(Beginning of STUDY TEXT)

On 6/25/23 12:45, Stefan O'Rear wrote:
To clarify: are you proposing to make ra (or t1 in the hypothetical) a fixed
register for all functions, or only those heuristically identified as
potentially
larger than 1MiB? And would this extend to forcing the creation of stack frames
for all functions, including very small functions? I am concerned this would
result in a substantial performance regression.For the case Yanzhang is discussing (firmware and such), yes. And
that's simply the cost they're going to have to pay for wanting
consistent backtraces without utilizing dwarf unwind info, sframe or orc.
Normal builds won't be using those options and thus won't suffer from
those performance penalties.
Without seeing the patch I can't know if I'm missing something obvious but I
would say t1 has three advantages:
1. Consistency with tail, possibly simpler implementation.
And as I've already stated, this sequence is defined by the assembler.
While I do want to revisit a compiler only solution, it's way down on my
list of things to improve if I do a cost/benefit analysis. If someone
wants to take a stab at it, I'm all for it. But it's not a simple
problem due the phase ordering issues.

(End of STUDY TEXT)
(Beginning of DATA BLOCK)

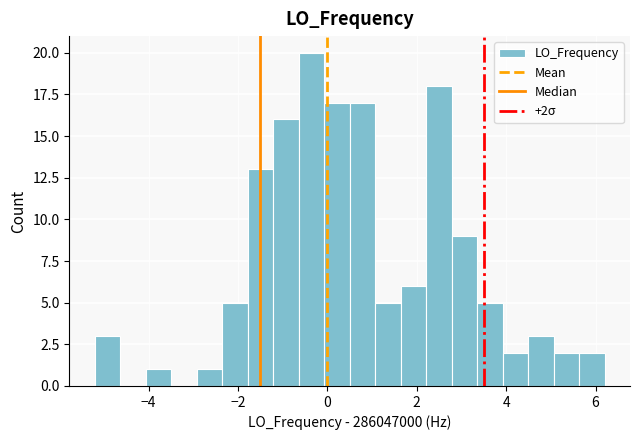

Around what value on the x-axis is the tallest bar? Give the approximate position of its centre, as read against the axis.

-0.4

(End of DATA BLOCK)

> **EXERCISE A**
Rewrite the part of the backtraces thread starting with "Normal builds won't" and going on through "possibly simpler implementation.", replacing "Normal builds" with "Default builds".
> **EXERCISE B**
Write the next part of the thread about consistent backtraces, picking up after its final sentence.

> **EXERCISE OUTPUT A**
Default builds won't be using those options and thus won't suffer from
those performance penalties.
Without seeing the patch I can't know if I'm missing something obvious but I
would say t1 has three advantages:
1. Consistency with tail, possibly simpler implementation.

> **EXERCISE OUTPUT B**
2. Very few functions use all seven t-registers. qemu linux-user in 2016 had an
off-by-one bug that corrupted t6 in sigreturn and it took months for anyone to
notice. By contrast, ra has live data in every non-_Noreturn function.
That's a terrible way to evaluate the impact. The right way is to use
real benchmarks. Not synthetic benchmarks. Not indirect observations
that require triggering a bug in a sigreturn path. Build and run a real
benchmark.
3. Any jalr instruction which has rs1=ra has a hint effect on the return address
stack (call, return, or coroutine swap); a jalr which is intended to be treated
as a plain jump must have rs1!=ra, rs1!=t0.
I'm well aware of these concerns. We support disambiguating various
jump forms to facilitate different branch predictors.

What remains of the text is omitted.